Court of Appeal: EBO lacked standing to maintain derivative claims
The Court of Appeal disagreed with the trial court, ruling that EBO lacked standing to maintain the derivative claims “because it is no longer a member of Taylor LLC.”
The court held: “section 17709.02 requires a party to have both contemporaneous and continuous membership” in an LLC to have standing to bring derivative claims and “the statute confers discretion on a court to excuse only the former requirement.”
Here, EBO met the contemporaneous membership requirement because it was a member of Taylor LLC from 2009 until 2019, and all of the challenged conduct occurred during that time period. However, EBO did not meet the continuous membership requirement because in 2019 it relinquished its membership interest in Taylor LLC to Patel and Ganey.

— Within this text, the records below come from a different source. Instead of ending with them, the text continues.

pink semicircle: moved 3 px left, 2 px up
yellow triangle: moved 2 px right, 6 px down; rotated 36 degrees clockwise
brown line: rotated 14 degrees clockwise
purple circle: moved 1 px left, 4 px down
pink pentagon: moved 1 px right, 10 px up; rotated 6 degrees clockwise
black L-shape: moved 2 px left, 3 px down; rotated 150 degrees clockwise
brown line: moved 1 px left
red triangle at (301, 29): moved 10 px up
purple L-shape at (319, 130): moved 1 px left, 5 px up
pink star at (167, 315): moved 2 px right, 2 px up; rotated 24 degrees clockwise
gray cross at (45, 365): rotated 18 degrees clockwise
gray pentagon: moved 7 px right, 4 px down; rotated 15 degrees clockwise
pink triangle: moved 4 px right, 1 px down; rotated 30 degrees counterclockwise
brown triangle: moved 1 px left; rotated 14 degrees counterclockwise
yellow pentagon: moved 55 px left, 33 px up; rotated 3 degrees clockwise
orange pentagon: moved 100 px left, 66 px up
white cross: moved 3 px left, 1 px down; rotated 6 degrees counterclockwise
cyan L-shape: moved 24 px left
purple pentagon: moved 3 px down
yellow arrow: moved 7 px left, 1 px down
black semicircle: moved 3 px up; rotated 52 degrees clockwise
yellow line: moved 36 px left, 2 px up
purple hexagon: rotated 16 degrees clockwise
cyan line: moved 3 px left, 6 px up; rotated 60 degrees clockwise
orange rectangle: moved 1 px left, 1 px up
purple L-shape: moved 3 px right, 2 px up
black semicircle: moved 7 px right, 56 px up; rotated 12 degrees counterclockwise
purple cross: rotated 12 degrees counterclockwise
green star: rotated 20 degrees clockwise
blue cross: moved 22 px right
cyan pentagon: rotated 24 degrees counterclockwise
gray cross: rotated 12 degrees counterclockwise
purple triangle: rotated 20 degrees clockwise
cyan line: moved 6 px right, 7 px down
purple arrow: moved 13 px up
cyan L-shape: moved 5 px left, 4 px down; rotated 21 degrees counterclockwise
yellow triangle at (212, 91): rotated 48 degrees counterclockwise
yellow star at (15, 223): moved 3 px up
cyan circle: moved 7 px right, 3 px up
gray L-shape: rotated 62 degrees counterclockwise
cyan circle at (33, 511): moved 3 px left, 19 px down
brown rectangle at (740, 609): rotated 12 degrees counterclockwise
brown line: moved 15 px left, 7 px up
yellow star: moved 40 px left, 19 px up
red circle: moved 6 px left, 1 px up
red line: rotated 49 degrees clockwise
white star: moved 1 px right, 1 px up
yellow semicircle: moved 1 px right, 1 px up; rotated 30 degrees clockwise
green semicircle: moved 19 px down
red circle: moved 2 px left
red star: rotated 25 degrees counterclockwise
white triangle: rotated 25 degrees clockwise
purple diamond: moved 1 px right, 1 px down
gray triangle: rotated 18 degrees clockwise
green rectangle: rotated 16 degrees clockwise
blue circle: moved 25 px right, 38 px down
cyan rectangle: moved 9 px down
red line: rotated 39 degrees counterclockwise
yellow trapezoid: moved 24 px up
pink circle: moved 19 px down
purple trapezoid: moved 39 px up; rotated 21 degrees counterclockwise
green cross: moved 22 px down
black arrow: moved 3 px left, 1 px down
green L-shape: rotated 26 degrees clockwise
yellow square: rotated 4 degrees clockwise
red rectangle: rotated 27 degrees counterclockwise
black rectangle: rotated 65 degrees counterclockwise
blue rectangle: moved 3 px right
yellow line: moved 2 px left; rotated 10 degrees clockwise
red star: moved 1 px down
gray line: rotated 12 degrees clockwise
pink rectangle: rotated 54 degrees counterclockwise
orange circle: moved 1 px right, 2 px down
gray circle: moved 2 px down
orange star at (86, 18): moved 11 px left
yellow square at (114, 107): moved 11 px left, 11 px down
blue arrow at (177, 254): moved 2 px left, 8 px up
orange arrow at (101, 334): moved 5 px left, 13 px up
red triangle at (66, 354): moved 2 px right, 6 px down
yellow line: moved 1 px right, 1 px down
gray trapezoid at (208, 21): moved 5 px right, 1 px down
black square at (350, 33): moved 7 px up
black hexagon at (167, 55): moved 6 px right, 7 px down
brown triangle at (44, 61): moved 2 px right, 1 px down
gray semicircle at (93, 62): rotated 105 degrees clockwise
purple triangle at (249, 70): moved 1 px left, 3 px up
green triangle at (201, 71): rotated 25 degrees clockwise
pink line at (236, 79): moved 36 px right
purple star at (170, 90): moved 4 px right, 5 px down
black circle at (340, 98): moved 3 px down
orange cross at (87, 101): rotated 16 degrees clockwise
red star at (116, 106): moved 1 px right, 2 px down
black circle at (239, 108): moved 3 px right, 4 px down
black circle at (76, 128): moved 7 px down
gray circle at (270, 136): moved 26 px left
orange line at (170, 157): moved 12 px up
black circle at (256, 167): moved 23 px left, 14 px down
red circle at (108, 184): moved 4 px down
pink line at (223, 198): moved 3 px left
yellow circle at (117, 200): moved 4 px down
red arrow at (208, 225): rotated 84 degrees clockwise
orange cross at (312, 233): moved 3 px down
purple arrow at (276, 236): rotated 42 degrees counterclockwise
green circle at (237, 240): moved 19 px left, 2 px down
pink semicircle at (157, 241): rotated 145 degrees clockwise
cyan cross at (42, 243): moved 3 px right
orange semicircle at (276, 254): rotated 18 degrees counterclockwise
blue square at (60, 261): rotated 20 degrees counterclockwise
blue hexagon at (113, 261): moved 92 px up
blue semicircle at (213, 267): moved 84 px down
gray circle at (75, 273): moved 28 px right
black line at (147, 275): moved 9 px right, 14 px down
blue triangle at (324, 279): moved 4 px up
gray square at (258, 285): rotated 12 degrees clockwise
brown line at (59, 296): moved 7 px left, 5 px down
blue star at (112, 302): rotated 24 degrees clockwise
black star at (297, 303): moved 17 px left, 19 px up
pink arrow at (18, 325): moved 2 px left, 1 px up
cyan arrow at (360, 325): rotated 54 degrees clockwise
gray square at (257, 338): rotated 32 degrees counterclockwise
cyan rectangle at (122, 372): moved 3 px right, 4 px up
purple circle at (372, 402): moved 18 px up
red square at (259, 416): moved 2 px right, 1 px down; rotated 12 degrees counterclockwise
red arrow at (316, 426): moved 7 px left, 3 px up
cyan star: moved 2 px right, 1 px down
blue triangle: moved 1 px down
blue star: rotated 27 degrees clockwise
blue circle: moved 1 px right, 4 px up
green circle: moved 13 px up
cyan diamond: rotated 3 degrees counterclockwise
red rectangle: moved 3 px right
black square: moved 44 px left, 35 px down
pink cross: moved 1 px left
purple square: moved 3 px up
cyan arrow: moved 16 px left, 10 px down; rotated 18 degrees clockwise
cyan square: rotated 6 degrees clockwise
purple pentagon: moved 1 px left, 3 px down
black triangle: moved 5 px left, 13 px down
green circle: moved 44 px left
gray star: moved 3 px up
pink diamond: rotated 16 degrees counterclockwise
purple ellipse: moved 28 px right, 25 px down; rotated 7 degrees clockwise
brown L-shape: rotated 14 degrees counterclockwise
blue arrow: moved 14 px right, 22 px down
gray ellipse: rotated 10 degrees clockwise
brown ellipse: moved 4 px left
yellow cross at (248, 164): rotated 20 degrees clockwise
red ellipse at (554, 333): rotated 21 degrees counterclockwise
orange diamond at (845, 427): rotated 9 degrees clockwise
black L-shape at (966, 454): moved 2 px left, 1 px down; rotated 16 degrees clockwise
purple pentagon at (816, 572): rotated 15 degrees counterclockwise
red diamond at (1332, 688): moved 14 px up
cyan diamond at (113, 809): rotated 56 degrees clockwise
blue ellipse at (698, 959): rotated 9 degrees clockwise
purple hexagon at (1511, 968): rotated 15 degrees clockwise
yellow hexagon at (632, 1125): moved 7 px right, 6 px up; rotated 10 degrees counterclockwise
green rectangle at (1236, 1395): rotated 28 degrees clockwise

The court acknowledged that trial courts retain discretion under section 17709.02(a) to permit a derivative action by any “member” who does not meet the standing requirements. But that discretion is reserved only for a “member,” not simply a “plaintiff.” The court concluded: “These passages presuppose that the court’s discretion extends to current members of the LLC, not to plaintiffs who are no longer members.”
Thus, under the statute, a trial court might be able to excuse a current member’s failure to satisfy the contemporaneous membership requirement based on certain circumstances enumerated in the statute (e.g., when the plaintiff acquired the interest before there was disclosure of the defendant’s wrongdoing). But the statute does not allow a trial court to excuse a former member’s failure to satisfy the continuous membership requirement.
The Sirott opinion concluded by noting some potential wiggle room regarding an equitable exception to the continuous ownership requirement – for example, “if a merger itself is used to wrongfully deprive a plaintiff of standing, or if the merger is merely a reorganization that does not affect the plaintiff’s ownership interest.” The court noted an earlier opinion from 2009 in which the plaintiff had been “wrongfully deprived” of its membership interest.
Here, however, nothing suggested that EBO would be entitled to similar relief, as the complaint did not allege any wrongdoing in connection with EBO’s voluntary distribution of its interests in Taylor LLC to Patel and Ganey. The opinion left further consideration of that issue to the trial court.
Under the Sirott opinion, in order to maintain a derivative action, a plaintiff generally must show both contemporaneous and continuous membership. The statutory motion allowing a trial court to excuse noncompliance applies only to the contemporaneous membership requirement.